(WXYZ) — "Whatever it took to get the job done. That's what we had to do," said educator Lisa Long.
When the pandemic hit nearly two years ago, Long went on a mission to make the transition seamless for her then kindergartners.
"You can't let that show to your children, your students that you're nervous, that you're scared. So I had to put on this facade like, 'hey, everything's OK. And you know, we're going to be OK,' but really deep down inside, 'can I really do this?,'" said Long.
A teacher at Cornerstone Jefferson-Douglass Academy in Detroit, Long embraced virtual learning, despite the steep learning curve.
"That wasn't my niche, you know, chalk, blackboard, piles of paper," she said.
And not long after the switch, she realized that parents needed some guidance, too.
"A lot of children didn't have the support that they needed. And so I would have, a lot of times, to be off hours, most of the time off hours, making sure they got it, making sure that they had the support and parents had the support they needed," said Long.

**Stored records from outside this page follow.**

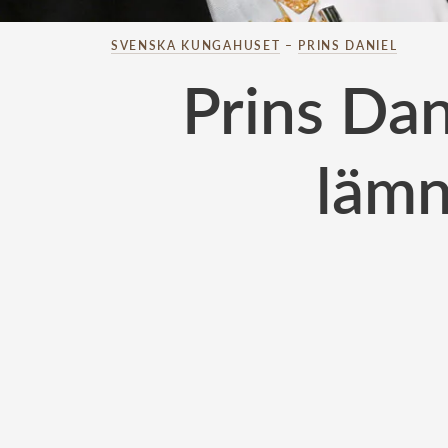
SVENSKA KUNGAHUSET
–
PRINS DANIEL
Prins Dan
lämn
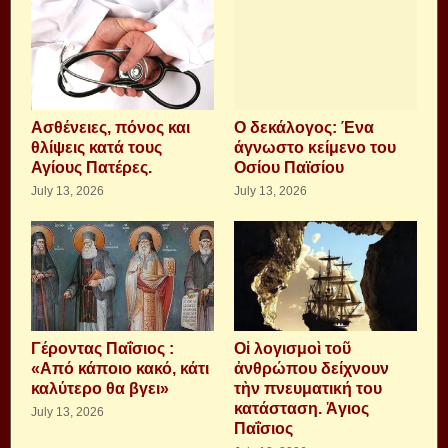
Aσθένειες, πόνος και
Ο δεκάλογος: Ένα
θλίψεις κατά τους
άγνωστο κείμενο του
Αγίους Πατέρες.
Οσίου Παϊσίου
July 13, 2026
July 13, 2026
Γέροντας Παΐσιος :
Οἱ λογισμοὶ τοῦ
«Από κάποιο κακό, κάτι
ἀνθρώπου δείχνουν
καλύτερο θα βγει»
τὴν πνευματική του
κατάσταση. Ἁγιος
July 13, 2026
Παΐσιος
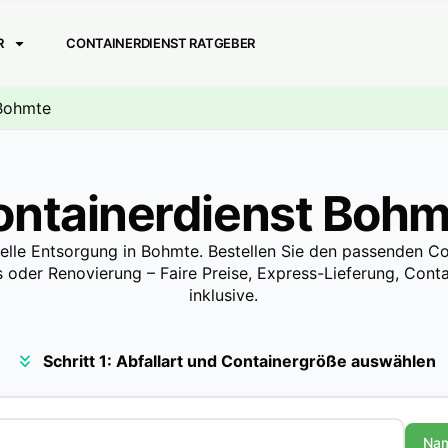
R
CONTAINERDIENST RATGEBER
 Bohmte
ontainerdienst Bohm
elle Entsorgung in Bohmte. Bestellen Sie den passenden Co
 oder Renovierung – Faire Preise, Express-Lieferung, Contai
inklusive.
Schritt 1: Abfallart und Containergröße auswählen
Na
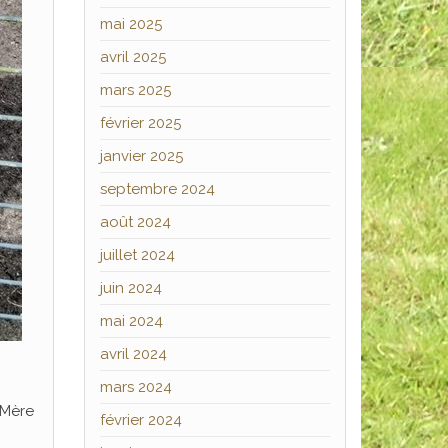
mai 2025
avril 2025
mars 2025
février 2025
janvier 2025
septembre 2024
août 2024
juillet 2024
juin 2024
mai 2024
avril 2024
mars 2024
 Mère
février 2024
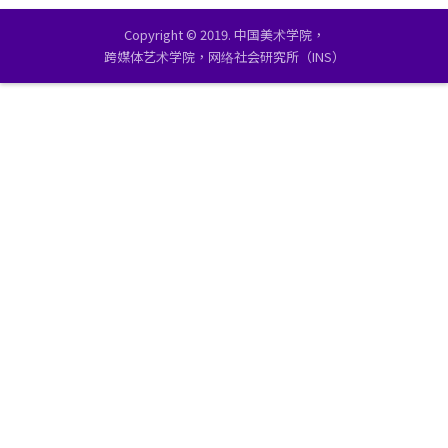
Copyright © 2019. 中国美术学院，
跨媒体艺术学院，网络社会研究所（INS）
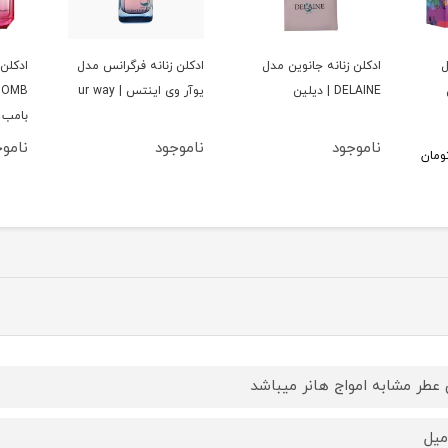
ل
ادكلن زنانه جانوين مدل
ادكلن زنانه فرگرانس مدل
ادكلن 
DELAINE | ديلين
يوآر وى اينتس | ur way
بامب
ناموجود
ناموجود
نامو
ومان
 عطر مشابه امواج هانر ميباشد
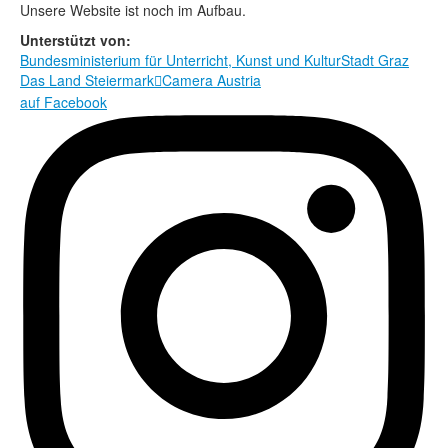
Rechtliche Informationen
Unsere Website ist noch im Aufbau.
Unterstützt von:
Bundesministerium für Unterricht, Kunst und Kultur
Stadt Graz
Das Land Steiermark
Camera Austria

auf Facebook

Long and her paraprofessional made themselves available at all hours to help make virtual learning a bit more manageable for parents juggling so much.
"Parents appreciate you being flexible like that and open. And it just made them feel a little more comfortable. 'I know it's nine o'clock, Miss Long, but I'm really struggling here. Can you please help?' OK, let's get to it," said Long.
It was Long's willingness to do whatever it took for her students to achieve that garnered the attention of Ford.
And Miss Lisa Long became one of 25 educators across the country to receive the Ford Motor Company Fund "Teacher Heroes of COVID-19” Award. It was a special edition of the annual Ford Freedom Unsung award series, which celebrates people doing extraordinary things in the African American community.
"We really wanted to celebrate teachers and celebrate everything they've done for kids this year," said Pamela Alexander, Director of Community Development, Ford Motor Company Fund. "These teachers are going above and beyond the situation where they themselves are struggling with issues from the pandemic."
Long and the other award winners received $1,000 along with additional resources for the classroom.
"I'm just very humbled and I'm very grateful," said Long. "You get to be appreciated for something that you love doing anyway."